## SUPPLIED MATERIAL
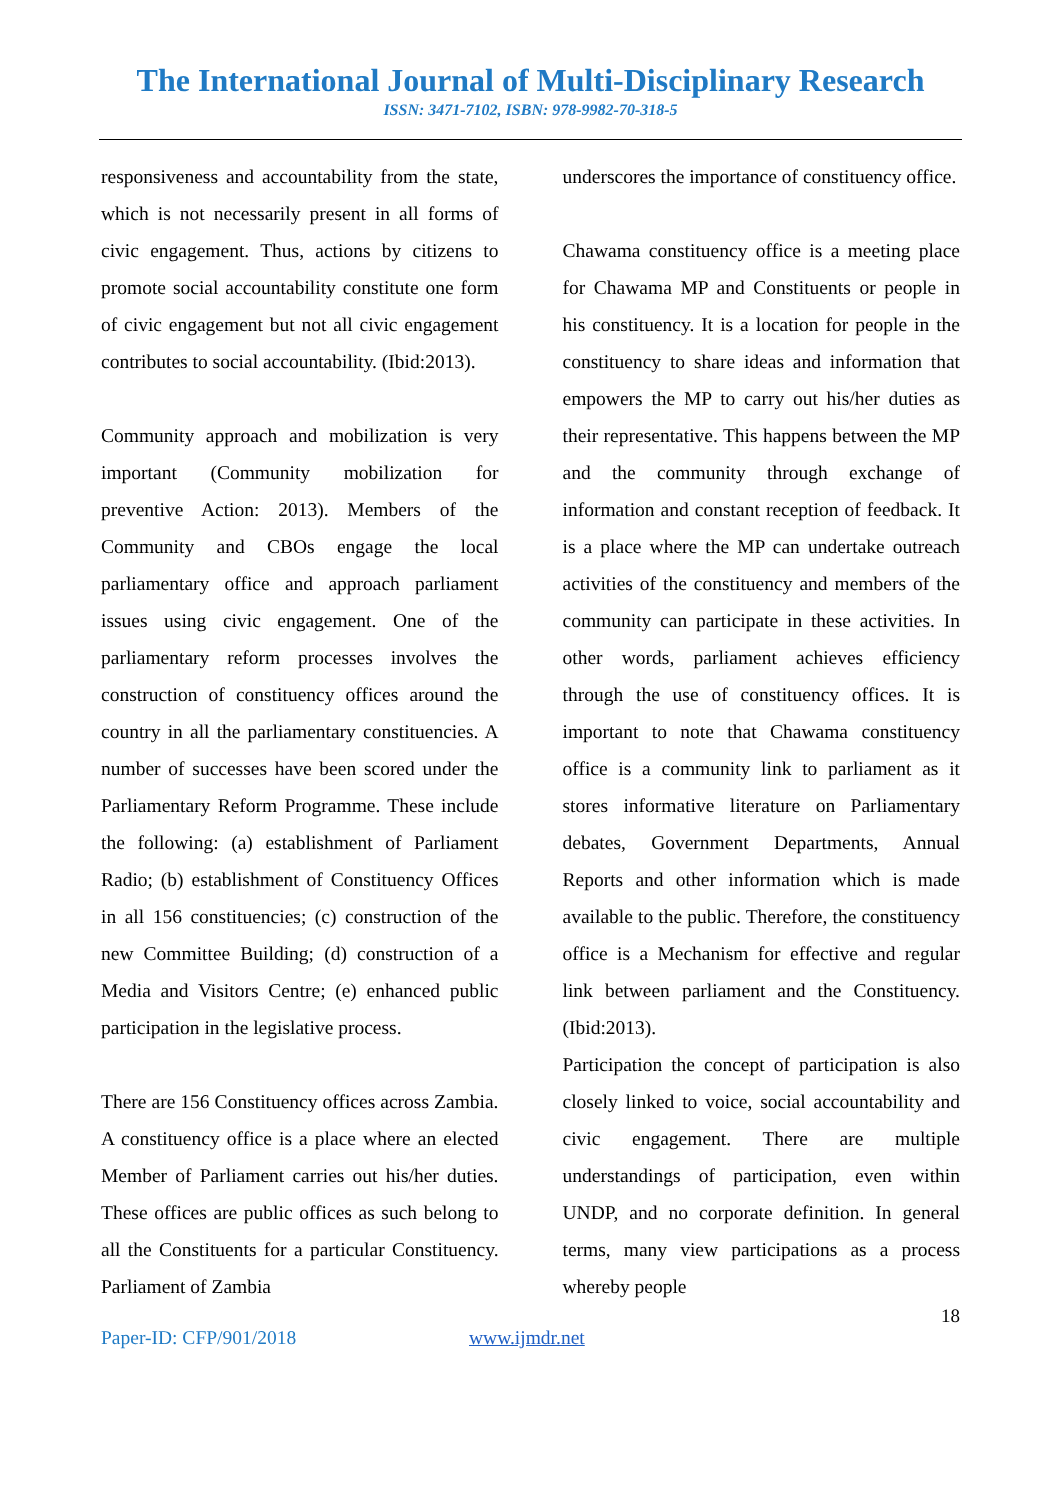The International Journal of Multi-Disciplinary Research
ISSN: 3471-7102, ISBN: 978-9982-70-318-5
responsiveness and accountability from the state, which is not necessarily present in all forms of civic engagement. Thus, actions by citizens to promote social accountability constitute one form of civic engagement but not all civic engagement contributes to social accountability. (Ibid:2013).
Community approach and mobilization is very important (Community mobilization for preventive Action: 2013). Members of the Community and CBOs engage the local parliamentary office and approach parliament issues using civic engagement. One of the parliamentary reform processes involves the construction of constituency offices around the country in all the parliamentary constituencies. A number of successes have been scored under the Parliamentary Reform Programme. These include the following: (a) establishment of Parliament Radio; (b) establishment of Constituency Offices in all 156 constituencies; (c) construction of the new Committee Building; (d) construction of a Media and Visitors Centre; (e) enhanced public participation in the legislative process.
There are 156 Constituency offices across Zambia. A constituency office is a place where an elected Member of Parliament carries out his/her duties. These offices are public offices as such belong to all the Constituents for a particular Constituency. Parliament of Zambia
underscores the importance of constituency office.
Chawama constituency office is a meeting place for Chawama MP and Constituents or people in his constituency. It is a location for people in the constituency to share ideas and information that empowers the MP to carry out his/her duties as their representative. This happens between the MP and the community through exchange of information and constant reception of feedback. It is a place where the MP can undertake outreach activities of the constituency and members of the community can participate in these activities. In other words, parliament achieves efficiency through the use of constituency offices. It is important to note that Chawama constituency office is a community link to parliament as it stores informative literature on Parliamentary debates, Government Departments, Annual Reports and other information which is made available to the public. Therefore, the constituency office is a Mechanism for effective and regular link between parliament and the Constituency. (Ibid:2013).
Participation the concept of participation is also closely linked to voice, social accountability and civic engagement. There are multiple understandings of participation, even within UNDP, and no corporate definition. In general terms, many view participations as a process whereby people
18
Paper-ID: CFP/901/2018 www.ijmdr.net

## EXERCISE OBJECTIVE
Begin with the line that has "Community approach and" in the listing above and end after the line that has "Chawama constituency office is a meeting"; output those lines exactly.

## TASK OUTPUT
Community approach and mobilization is very important (Community mobilization for preventive Action: 2013). Members of the Community and CBOs engage the local parliamentary office and approach parliament issues using civic engagement. One of the parliamentary reform processes involves the construction of constituency offices around the country in all the parliamentary constituencies. A number of successes have been scored under the Parliamentary Reform Programme. These include the following: (a) establishment of Parliament Radio; (b) establishment of Constituency Offices in all 156 constituencies; (c) construction of the new Committee Building; (d) construction of a Media and Visitors Centre; (e) enhanced public participation in the legislative process.
There are 156 Constituency offices across Zambia. A constituency office is a place where an elected Member of Parliament carries out his/her duties. These offices are public offices as such belong to all the Constituents for a particular Constituency. Parliament of Zambia
underscores the importance of constituency office.
Chawama constituency office is a meeting place for Chawama MP and Constituents or people in his constituency. It is a location for people in the constituency to share ideas and information that empowers the MP to carry out his/her duties as their representative. This happens between the MP and the community through exchange of information and constant reception of feedback. It is a place where the MP can undertake outreach activities of the constituency and members of the community can participate in these activities. In other words, parliament achieves efficiency through the use of constituency offices. It is important to note that Chawama constituency office is a community link to parliament as it stores informative literature on Parliamentary debates, Government Departments, Annual Reports and other information which is made available to the public. Therefore, the constituency office is a Mechanism for effective and regular link between parliament and the Constituency. (Ibid:2013).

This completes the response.